• **Apply what you read**
(1) In the article on the Registered Homes Act 1984, list every act it names as having amended that statute.
(2) Pick up the article on the Registered Homes Act 1984 after its last sentence and continue writing it.
== Passage to read
Registered Homes Act 1984
- Parliament of the United Kingdom
- Long title: An Act to consolidate certain enactments relating to residential care homes and nursing homes and Registered Homes Tribunals, with amendments to give effect to recommendations of the Law Commission.
- Citation: 1984 c. 23
- Territorial extent: England and Wales

Dates
- Royal assent: 26 June 1984
- Commencement: 1 January 1985
- Repealed: 1 April 2002

Other legislation
- Amends: See § Repealed enactments
- Repeals/revokes: See § Repealed enactments
- Amended by: Registered Homes (Amendment) Act 1991; Tribunals and Inquiries Act 1992; Statute Law (Repeals) Act 1993;
- Repealed by: Care Standards Act 2000

Status: Repealed

Text of statute as originally enacted

Revised text of statute as amended

= Registered Homes Act 1984 =

Act of the Parliament of the United Kingdom

The Registered Homes Act 1984 (1984 c. 23) was an act of the Parliament of the United Kingdom that consolidated enactments relating to residential care homes, nursing homes, and Registered Homes Tribunals in England and Wales.

== Provisions ==
=== Repealed enactments ===
Section 57(3) of the act repealed 9 enactments, listed in schedule 3 to the act.
====
== Dataset records
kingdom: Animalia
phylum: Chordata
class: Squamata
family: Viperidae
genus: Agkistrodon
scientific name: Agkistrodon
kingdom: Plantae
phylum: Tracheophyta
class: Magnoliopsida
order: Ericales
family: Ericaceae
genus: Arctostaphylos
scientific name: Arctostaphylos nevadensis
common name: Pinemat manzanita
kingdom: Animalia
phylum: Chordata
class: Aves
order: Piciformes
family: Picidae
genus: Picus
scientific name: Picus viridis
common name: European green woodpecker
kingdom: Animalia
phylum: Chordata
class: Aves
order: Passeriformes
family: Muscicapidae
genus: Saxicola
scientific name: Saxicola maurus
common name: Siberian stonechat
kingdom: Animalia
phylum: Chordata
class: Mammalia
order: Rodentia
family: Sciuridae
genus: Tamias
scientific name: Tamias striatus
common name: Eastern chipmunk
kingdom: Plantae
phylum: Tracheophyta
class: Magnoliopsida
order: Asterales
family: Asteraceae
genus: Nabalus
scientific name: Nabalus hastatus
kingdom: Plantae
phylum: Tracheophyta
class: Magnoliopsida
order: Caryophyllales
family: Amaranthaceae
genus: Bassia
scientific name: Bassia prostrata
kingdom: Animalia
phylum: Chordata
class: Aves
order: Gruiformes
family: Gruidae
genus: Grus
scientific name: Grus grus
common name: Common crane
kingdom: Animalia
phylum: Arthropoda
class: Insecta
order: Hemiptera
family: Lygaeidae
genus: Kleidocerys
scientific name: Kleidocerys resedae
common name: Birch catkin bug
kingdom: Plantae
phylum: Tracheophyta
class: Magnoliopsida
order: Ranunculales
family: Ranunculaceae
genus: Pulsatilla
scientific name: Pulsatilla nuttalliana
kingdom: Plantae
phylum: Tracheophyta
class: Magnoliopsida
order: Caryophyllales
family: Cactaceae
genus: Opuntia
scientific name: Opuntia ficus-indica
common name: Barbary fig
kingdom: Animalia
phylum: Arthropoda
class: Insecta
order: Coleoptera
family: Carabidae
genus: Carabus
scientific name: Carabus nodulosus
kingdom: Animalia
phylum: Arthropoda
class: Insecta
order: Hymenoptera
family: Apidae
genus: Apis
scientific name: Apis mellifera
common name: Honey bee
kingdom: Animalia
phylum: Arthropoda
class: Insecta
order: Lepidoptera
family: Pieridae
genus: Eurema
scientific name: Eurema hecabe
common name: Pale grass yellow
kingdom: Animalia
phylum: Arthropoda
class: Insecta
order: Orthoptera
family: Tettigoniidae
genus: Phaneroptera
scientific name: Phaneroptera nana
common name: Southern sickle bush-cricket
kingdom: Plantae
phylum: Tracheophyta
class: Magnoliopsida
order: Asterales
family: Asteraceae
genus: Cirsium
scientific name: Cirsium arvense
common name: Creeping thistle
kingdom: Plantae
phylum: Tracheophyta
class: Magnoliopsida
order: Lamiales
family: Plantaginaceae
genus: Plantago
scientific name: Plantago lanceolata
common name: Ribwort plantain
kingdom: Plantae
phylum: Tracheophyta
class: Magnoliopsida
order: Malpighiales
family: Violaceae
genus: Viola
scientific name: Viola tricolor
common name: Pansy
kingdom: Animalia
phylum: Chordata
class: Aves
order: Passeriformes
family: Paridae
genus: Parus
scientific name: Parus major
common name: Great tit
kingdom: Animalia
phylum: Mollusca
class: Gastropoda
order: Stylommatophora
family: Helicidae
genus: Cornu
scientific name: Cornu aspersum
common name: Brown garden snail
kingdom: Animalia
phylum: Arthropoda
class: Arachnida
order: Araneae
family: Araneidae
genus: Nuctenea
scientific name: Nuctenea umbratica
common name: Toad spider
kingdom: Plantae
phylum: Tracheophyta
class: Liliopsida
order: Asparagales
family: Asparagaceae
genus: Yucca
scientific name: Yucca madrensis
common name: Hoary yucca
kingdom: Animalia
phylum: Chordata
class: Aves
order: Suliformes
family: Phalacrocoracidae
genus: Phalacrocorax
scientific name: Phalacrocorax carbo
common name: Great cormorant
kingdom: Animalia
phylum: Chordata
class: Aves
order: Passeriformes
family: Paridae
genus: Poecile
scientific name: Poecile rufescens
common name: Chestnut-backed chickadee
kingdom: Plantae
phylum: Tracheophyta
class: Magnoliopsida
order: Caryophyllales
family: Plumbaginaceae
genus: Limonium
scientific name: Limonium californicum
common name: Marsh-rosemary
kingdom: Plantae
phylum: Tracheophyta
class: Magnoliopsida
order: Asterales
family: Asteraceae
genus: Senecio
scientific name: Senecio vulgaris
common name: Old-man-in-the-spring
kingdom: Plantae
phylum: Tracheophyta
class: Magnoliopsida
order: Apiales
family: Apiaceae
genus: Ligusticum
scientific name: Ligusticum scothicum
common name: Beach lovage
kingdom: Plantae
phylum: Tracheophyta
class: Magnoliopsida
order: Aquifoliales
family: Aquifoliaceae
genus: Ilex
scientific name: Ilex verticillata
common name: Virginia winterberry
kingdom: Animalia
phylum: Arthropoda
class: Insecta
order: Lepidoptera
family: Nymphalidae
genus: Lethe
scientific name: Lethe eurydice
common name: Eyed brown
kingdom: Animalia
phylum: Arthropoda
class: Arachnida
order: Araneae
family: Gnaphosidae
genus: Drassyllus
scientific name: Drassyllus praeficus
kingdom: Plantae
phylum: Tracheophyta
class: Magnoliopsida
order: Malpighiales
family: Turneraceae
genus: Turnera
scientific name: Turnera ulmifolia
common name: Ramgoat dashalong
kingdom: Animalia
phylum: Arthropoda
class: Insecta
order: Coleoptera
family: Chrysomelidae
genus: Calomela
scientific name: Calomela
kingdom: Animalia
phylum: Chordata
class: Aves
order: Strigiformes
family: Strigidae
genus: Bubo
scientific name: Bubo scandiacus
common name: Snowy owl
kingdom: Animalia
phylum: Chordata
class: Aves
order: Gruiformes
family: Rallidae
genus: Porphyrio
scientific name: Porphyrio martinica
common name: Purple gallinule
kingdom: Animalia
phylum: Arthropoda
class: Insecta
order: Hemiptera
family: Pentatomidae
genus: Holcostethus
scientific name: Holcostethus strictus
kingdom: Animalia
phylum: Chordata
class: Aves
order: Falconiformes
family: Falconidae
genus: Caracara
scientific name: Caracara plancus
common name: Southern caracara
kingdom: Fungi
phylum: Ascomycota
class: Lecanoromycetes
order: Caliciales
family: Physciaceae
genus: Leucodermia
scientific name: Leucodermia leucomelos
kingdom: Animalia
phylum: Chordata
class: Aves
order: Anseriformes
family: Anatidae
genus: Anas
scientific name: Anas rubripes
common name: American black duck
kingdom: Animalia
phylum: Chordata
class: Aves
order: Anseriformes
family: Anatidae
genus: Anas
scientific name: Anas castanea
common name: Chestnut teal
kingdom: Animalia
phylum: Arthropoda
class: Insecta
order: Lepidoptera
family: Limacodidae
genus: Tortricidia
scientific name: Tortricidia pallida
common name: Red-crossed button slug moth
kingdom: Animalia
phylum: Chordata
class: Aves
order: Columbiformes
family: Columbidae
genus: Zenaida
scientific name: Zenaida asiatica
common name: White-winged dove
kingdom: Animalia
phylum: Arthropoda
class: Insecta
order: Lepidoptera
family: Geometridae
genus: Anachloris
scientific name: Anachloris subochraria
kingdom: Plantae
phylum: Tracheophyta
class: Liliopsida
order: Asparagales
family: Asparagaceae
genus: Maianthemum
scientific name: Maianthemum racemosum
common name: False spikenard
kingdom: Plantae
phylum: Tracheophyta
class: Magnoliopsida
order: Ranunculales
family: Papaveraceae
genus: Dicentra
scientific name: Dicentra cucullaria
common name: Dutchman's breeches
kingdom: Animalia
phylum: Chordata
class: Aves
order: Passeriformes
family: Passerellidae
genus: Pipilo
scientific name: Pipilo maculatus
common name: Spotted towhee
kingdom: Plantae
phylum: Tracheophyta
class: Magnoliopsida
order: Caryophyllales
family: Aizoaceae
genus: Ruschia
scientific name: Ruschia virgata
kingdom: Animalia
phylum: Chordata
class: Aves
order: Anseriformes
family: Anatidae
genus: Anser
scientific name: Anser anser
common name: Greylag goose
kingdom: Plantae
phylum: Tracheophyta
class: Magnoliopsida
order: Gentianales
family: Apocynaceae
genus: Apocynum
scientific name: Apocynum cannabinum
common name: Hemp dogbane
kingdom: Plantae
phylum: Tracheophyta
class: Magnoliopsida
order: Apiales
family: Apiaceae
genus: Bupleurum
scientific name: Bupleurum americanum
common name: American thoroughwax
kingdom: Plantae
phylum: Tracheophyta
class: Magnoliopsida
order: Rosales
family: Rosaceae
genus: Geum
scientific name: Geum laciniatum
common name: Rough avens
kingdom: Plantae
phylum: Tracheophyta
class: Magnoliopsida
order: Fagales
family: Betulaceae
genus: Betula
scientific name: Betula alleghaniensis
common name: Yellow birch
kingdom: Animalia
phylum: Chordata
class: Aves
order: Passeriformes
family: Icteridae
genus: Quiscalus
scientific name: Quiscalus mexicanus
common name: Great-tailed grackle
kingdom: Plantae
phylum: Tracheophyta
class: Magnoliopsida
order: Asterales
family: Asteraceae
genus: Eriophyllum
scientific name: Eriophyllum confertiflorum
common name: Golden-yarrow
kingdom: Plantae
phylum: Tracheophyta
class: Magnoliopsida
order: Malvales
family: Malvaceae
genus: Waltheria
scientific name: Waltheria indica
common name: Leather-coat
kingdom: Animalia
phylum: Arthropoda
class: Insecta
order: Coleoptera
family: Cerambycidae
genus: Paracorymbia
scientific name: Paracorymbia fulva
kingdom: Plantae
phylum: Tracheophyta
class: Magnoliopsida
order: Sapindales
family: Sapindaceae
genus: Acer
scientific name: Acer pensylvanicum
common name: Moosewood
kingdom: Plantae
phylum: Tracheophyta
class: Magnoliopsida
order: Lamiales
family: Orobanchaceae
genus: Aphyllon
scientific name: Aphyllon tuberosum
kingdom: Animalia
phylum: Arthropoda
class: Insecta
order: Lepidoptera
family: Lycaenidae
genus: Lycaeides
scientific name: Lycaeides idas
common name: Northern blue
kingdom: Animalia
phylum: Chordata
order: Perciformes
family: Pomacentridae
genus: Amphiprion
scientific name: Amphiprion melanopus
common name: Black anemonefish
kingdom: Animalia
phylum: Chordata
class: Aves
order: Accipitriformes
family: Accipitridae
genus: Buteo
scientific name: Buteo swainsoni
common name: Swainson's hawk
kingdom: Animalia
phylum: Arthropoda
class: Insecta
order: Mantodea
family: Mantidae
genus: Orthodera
====
• **Answer set**
(1) Registered Homes (Amendment) Act 1991; Tribunals and Inquiries Act 1992; Statute Law (Repeals) Act 1993

(2)
| Citation | Short title | Extent of repeal |
|---|---|---|
| 1975 c. 37 | Nursing Homes Act 1975 | The whole act. |
| 1976 c. 83 | Health Services Act 1976 | Section 19(1), (2) and (4). |
| 1977 c. 45 | Criminal Law Act 1977 | In Schedule 6, the entry relating to the Nursing Homes Act 1975. |
| 1977 c. 49 | National Health Service Act 1977 | In Schedule 15, paragraph 66. |
| 1979 c. 36 | Nurses, Midwives and Health Visitors Act 1979 | In Schedule 7, paragraph 23. |
| 1980 c. 53 | Health Services Act 1980 | In section 16, the words "nursing homes, mental nursing homes and". In Schedule 1, paragraph 27. In Schedule 4, Part I. |
| 1982 c. 51 | Mental Health (Amendment) Act 1982 | Section 63(2). |
| 1983 c. 20 | Mental Health Act 1983 | Section 120(5). In Schedule 4, paragraph 43. |
| 1983 c. 41 | Health and Social Services and Social Security Adjudications Act 1983 | In section 11, subsection (1), in subsection (2), the words "the Nursing Homes Act 1975, ", and subsection (3). In Schedule 4, Part I, in Part II paragraphs 24 to 37 and 44, and Part III. In Schedule 9, paragraphs 4, 6, 9, 12 to 14 and 26. |

== Subsequent developments ==
The act was amended by the Registered Homes (Amendment) Act 1991. The whole act was repealed by section 117(2) of, and schedule 6 to, the Care Standards Act 2000, which came into force on 1 April 2002.